The Myth of Protest: Reimagining How We Heal

With the insertion of social media in this present time, the space for a variety of protests, however authentic, is in our hands. In the ‘Age of Information,’ I have observed that some people are authentic in gaining information, others in spreading information, and several in creating information. But the genuineness is not just the time and space that is in our hands, but the work that we have put our hands to; the workers that we have put a voice to; the representation that we have put a face to.

The existence of systematic oppression is no small feat, so the reactions in attempts to solve and resolve both the legislative and de facto issues that plague our existence are bound to a similar level of intensity.  First, we are always compelled to define what ‘oppression’ is because the idea of power is appealing in ways that empower us to be positive, yet having power over someone else is an arrangement for separation of powers that we are not prepared to examine without finding the hypocrisy in our own love for power. That paradigm then obligates us to History: not to define oppression for us, but how the oppressed has fought against the mere notions of superiority and inferiority. History compels us to redefine our present, our presence in it, and what is now in our hands is time and space that we are uncertain of, yet are confident in holding.

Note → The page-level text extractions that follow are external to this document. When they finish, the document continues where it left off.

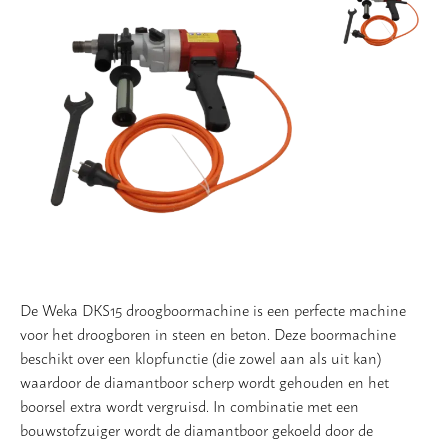
Vloer
Slijpschijven
De Weka DKS15 droogboormachine is een perfecte machine
voor het droogboren in steen en beton. Deze boormachine
beschikt over een klopfunctie (die zowel aan als uit kan)
waardoor de diamantboor scherp wordt gehouden en het
boorsel extra wordt vergruisd. In combinatie met een
bouwstofzuiger wordt de diamantboor gekoeld door de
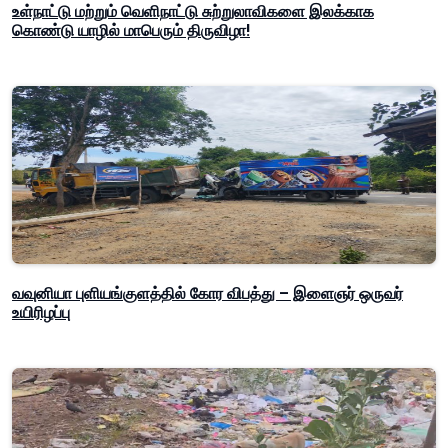
உள்நாட்டு மற்றும் வெளிநாட்டு சுற்றுலாவிகளை இலக்காக
கொண்டு யாழில் மாபெரும் திருவிழா!
வவுனியா புளியங்குளத்தில் கோர விபத்து – இளைஞர் ஒருவர்
உயிரிழப்பு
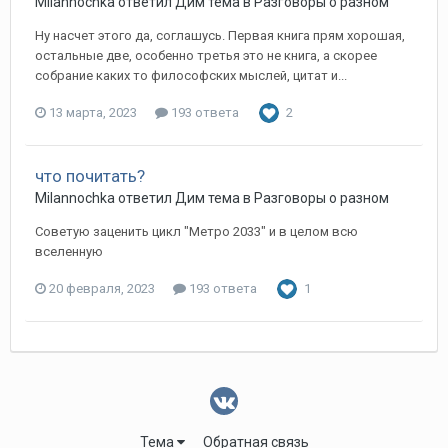
Milannochka
ответил
Дим
тема в
Разговоры о разном
Ну насчет этого да, соглашусь. Первая книга прям хорошая,
остальные две, особенно третья это не книга, а скорее
собрание каких то философских мыслей, цитат и...
13 марта, 2023
193 ответа
2
что почитать?
Milannochka
ответил
Дим
тема в
Разговоры о разном
Советую заценить цикл "Метро 2033" и в целом всю
вселенную
20 февраля, 2023
193 ответа
1
Тема
Обратная связь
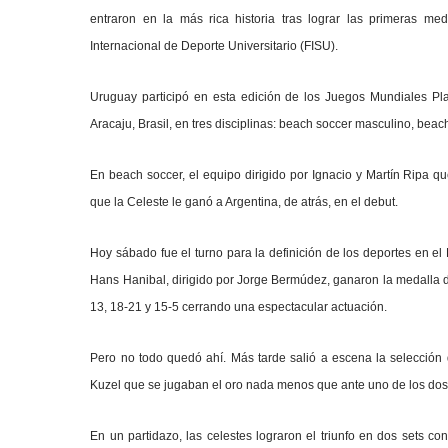
entraron en la más rica historia tras lograr las primeras m
Internacional de Deporte Universitario (FISU).
Uruguay participó en esta edición de los Juegos Mundiales Pla
Aracaju, Brasil, en tres disciplinas: beach soccer masculino, bea
En beach soccer, el equipo dirigido por Ignacio y Martín Ripa qu
que la Celeste le ganó a Argentina, de atrás, en el debut.
Hoy sábado fue el turno para la definición de los deportes en el 
Hans Hanibal, dirigido por Jorge Bermúdez, ganaron la medalla de 
13, 18-21 y 15-5 cerrando una espectacular actuación.
Pero no todo quedó ahí. Más tarde salió a escena la selección d
Kuzel que se jugaban el oro nada menos que ante uno de los dos
En un partidazo, las celestes lograron el triunfo en dos sets 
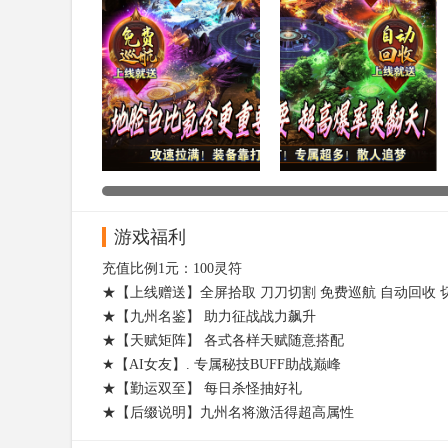
游戏福利
充值比例1元：100灵符
★【上线赠送】全屏拾取 刀刀切割 免费巡航 自动回收 
★【九州名鉴】 助力征战战力飙升
★【天赋矩阵】 各式各样天赋随意搭配
★【AI女友】. 专属秘技BUFF助战巅峰
★【勤运双至】 每日杀怪抽好礼
★【后缀说明】九州名将激活得超高属性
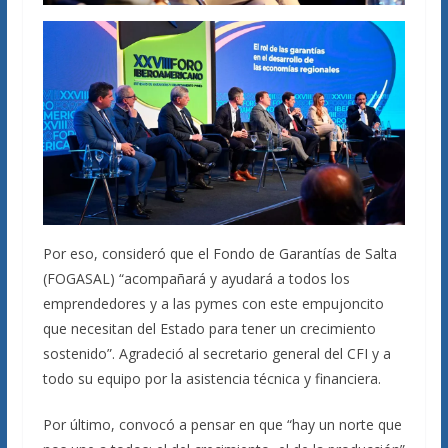
Por eso, consideró que el Fondo de Garantías de Salta
(FOGASAL) “acompañará y ayudará a todos los
emprendedores y a las pymes con este empujoncito
que necesitan del Estado para tener un crecimiento
sostenido”. Agradeció al secretario general del CFI y a
todo su equipo por la asistencia técnica y financiera.
Por último, convocó a pensar en que “hay un norte que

We are confident in holding it because when we look back at the so-called Urbanization and Renaissance of the 20s, black people sang the blues for a world war, cleaned the war on streets with jazz, and made an impression for anti-depression in the 30s. We are confident in holding it because when we look into the so-called Golden Years of the 40s and 50s, we find black people laughing their way into black & white where the telecast exposed the typecast, and so we knew the social justice fight ahead in the 60s. We are confident in holding it because when we look back at the Civil Rights Movement of the 60s and 70s, we dream of our identity, our role, our power, how we turned our fists into snapping fingers and sweated afros into curls from dancing for the 80s. We are confident in holding it because when we look back at the Globalization and Diaspora of the 80s and 90s, crack sales turned into music sales, where crooked cops were popped with hip-hop, and a culture was crafted to trend into the 2000s.

And now, into beloved 21st Century, we are not stuck in a land of struggle and corruption any more or less than the decades that precede us; rather, we are faced with the task of combining the accumulation of 10 decades into a great lesson for 1 that will not allude us. This task is not to romanticize our History or Future, but to equip our Present. We are always faced with the task of learning, but when we take on the challenge of teaching, what will we have for others to read? Certainly, no less than 140 characters a minute, but no more belligerent protests for 140 days and peaceful ignorance for the remaining 225.

If we are to let anger enter our energy at all, be angry that we have been unaware, and channel that energy into a voice that will not just be narrated, romanticized, monotonous, represented, or respectable, but simply learned.